First, as mentioned, the market is forward looking; it discounts bad news in advance. When the bad news finally arrives, investors are normally focused on the recovery ahead.

Second, a ton of froth has already been expunged from the stock market. Most of the speculative turkeys that flew to the moon in 2020 and 2021 have experienced corrections of 70-90%. Even the huge and profitable so-called FAANGM stocks – Facebook (Meta), Apple, Amazon, Netflix, Google (Alphabet) and Microsoft – were down an average of 40% last year. Valuations of the great businesses we own in the Odlum Brown Model Portfolio1 range from outstanding to reasonable. We believe they will be bigger, more profitable and more valuable three to five years from now.

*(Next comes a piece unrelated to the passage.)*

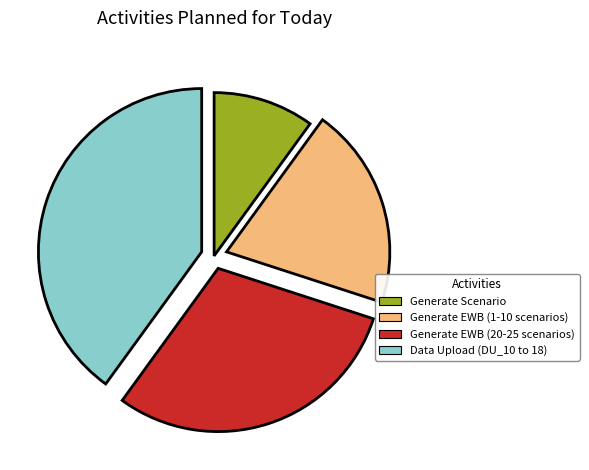

Does Data Upload (DU_10 to 18) represent more than half of the total?

No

Third, we believe investors would be wealthier if they treated their stocks like their home. For most people, their home is their most valuable asset because they hold it through thick and thin. They don’t make the mistake of selling it when headlines are negative. At the beginning of the pandemic, I thought we were in for a long and nasty recession. If we had made a wholesale shift out of the market at that time, our Model Portfolio wouldn’t be up more than 35% since the end of 2019 – and that is despite last year’s drawdown.

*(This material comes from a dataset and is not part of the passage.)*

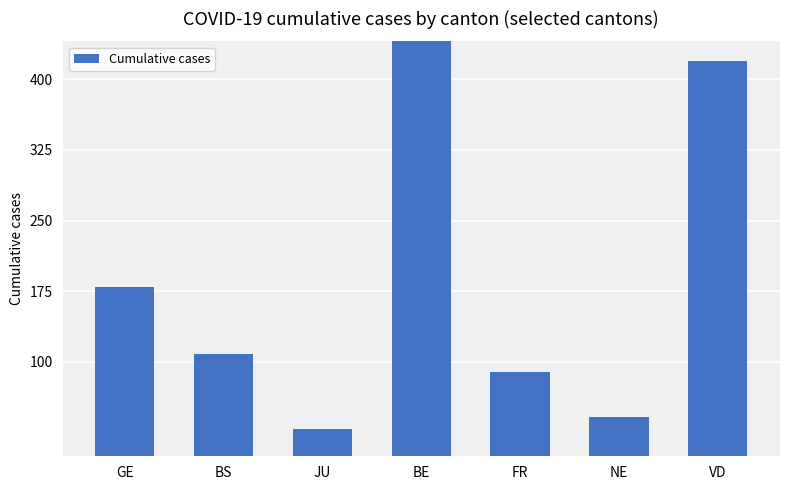

What position from the left is GE?

1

One final consideration: Odlum Brown and our clients have prospered over the last 100 years despite World War II, the Great Depression, the inflationary 1970s, the 1987 crash, the bursting of the dot-com bubble, the financial crisis and the pandemic. Preserving and growing wealth is not about the economy. It’s about building a trusted relationship with your advisor, having a sensible long-term plan and, most of all, sticking to it. 



1 The Odlum Brown Model Portfolio is an all-equity portfolio that was established by the Odlum Brown Equity Research Department on December 15, 1994, with a hypothetical investment of $250,000. It showcases how we believe individual security recommendations may be used within the context of a client portfolio. The Model also provides a basis with which to measure the quality of our advice and the effectiveness of our disciplined investment strategy. Trades are made using the closing price on the day a change is announced. Performance figures do not include any allowance for fees. Past performance is not indicative of future performance.